- Poster
- Directed by: A. Kasilingam
- Written by: R. Dhayanidhi Shankar Jai Somu (Only Comedy)
- Produced by: A. Kasilingam P. Markandeyan
- Starring: S. A. Ashokan C. Vasantha Leelavathi K. Vijayan S. V. Ramadas
- Cinematography: G. Durai
- Edited by: A. Sastha S. Natarajan
- Music by: R. Sudarsanam
- Production company: M. K. Movies
- Release date: 30 April 1965;
- Running time: 140 minutes
- Country: India
- Language: Tamil

= Karthigai Deepam (film) =

Karthigai Deepam is a 1965 Indian Tamil-language romantic drama film, directed by A. Kasilingam and produced by P. Markendeyan and A. Kasilingam. The script was written by A. Kasilingam and the comedy parts were written by Shankar Jai Somu. The film stars S. A. Ashokan, C. Vasantha, K. Vijayan and Leelavathi. It was released on 30 April 1965.

== Soundtrack ==
Music was composed by R. Sudarsanam and lyrics were written by Alangudi Somu.

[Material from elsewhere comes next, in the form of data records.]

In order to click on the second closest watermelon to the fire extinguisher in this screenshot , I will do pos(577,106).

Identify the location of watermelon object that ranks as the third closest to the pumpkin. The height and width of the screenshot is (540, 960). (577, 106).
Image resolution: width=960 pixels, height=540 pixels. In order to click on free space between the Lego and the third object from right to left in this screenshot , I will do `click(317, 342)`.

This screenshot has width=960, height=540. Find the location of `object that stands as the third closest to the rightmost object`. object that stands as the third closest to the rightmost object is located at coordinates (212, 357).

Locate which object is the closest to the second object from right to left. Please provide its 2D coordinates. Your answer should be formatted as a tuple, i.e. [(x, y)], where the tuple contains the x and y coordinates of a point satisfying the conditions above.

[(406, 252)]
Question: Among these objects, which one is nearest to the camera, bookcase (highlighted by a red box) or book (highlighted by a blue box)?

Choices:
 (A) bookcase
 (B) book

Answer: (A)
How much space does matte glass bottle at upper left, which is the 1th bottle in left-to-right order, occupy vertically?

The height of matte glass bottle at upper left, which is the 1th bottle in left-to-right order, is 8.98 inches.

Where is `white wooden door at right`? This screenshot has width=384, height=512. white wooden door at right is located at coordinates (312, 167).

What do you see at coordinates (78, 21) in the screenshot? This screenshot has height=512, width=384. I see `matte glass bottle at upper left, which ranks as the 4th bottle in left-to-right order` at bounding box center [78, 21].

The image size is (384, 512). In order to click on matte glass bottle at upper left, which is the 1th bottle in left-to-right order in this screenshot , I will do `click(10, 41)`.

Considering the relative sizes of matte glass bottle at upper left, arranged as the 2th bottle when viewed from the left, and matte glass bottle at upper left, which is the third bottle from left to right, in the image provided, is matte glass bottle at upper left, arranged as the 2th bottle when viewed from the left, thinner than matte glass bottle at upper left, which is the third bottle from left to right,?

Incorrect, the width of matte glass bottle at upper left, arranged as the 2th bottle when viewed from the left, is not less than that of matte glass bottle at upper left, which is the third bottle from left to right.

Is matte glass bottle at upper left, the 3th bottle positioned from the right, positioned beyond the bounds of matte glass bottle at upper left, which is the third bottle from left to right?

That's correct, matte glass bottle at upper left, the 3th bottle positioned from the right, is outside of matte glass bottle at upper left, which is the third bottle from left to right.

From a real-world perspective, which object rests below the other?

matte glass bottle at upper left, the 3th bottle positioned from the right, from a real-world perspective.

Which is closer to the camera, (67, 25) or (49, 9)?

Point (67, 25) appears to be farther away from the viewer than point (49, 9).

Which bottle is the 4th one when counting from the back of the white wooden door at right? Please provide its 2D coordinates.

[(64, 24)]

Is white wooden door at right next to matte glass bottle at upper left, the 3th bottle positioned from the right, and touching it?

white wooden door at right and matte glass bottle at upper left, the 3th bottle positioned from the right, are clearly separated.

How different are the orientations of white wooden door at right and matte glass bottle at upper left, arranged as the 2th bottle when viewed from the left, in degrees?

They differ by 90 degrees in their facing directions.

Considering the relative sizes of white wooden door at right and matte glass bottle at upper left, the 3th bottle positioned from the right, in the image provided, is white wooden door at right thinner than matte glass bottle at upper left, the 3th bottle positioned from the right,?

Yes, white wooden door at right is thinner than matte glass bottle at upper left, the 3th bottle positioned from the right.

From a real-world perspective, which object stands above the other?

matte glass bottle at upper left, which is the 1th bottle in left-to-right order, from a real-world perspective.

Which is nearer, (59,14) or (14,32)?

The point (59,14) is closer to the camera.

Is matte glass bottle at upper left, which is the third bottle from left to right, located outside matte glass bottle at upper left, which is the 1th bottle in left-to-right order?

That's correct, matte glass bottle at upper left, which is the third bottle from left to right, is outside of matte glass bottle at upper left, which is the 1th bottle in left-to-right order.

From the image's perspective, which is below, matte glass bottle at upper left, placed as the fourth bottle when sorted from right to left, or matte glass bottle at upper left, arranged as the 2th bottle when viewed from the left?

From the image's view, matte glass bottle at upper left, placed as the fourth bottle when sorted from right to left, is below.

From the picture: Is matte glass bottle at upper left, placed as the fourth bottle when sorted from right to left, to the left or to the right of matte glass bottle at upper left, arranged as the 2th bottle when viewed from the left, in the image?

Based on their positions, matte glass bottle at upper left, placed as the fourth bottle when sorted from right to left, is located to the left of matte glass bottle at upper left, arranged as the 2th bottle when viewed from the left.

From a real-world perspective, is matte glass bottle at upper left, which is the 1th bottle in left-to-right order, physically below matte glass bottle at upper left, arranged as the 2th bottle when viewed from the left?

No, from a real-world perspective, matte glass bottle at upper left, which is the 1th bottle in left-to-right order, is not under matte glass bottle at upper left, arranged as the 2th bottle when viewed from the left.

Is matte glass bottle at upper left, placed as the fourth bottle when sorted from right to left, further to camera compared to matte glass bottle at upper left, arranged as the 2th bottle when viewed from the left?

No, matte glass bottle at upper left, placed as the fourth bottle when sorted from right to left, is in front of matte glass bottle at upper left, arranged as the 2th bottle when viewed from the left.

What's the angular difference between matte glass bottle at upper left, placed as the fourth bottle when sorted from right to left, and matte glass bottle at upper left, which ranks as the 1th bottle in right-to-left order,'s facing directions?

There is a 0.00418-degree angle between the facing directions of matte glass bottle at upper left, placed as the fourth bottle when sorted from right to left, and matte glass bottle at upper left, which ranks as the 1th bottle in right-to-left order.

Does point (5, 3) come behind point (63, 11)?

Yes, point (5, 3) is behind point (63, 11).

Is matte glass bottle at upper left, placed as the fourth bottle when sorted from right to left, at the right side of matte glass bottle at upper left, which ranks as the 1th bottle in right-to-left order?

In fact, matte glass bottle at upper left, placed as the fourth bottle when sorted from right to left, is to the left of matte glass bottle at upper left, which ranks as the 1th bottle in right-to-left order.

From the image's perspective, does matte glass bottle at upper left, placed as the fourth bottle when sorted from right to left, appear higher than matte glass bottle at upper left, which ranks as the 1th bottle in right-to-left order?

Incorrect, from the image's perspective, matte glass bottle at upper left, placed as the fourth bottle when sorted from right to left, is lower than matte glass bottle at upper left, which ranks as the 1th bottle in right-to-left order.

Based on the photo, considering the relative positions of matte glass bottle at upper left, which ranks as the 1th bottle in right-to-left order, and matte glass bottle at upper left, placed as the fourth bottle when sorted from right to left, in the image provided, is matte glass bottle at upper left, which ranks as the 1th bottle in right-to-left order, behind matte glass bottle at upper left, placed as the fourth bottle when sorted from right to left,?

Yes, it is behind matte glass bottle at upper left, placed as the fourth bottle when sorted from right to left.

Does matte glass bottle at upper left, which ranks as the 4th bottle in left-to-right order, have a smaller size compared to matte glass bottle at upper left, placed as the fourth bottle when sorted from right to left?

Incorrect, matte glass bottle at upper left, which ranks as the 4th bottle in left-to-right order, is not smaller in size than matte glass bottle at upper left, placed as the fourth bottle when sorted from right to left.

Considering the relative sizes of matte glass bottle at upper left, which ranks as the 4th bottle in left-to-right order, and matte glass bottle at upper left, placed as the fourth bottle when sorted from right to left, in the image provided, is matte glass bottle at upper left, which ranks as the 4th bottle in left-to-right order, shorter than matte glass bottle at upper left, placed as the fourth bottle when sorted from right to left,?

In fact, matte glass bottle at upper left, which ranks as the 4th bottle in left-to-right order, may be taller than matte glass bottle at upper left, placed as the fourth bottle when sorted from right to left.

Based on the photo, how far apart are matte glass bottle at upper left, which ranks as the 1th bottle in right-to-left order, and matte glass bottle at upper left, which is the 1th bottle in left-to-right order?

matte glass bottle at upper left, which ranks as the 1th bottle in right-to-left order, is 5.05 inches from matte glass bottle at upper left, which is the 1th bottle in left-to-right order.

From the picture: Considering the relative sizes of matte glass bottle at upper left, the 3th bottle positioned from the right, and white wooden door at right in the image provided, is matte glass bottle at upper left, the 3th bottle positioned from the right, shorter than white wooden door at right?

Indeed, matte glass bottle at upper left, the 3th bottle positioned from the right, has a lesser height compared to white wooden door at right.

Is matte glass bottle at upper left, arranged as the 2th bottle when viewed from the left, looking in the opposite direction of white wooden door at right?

| Song | Singers | Length |
|---|---|---|
| "Enna Paravai Sirakadithu" | T. M. Soundararajan | 03:43 |
| "Kaiyum Kaiyum Modhinal" | L. R. Eswari | 03:29 |
| "Paarkatha Ulagam" | T. M. Soundararajan, L. R. Eswari | 03:40 |
| "Thanga Theril" | L. R. Eswari | 03:22 |
| "Enna Paravai" – Sad | T. M. Soundararajan | 01:09 |
| "Ungu Unnuda Selvame" | L. R. Eswari | 03:49 |
| "Enna Paravai" – Female | P. Susheela | 03:30 |
| "Malai Sainthu Ponal" | T. M. Soundararajan | 04:57 |

== Reception ==
Kalki appreciated the performances of Ashokan and Leelavathi, though the critic felt Ashokan was occasionally overacting.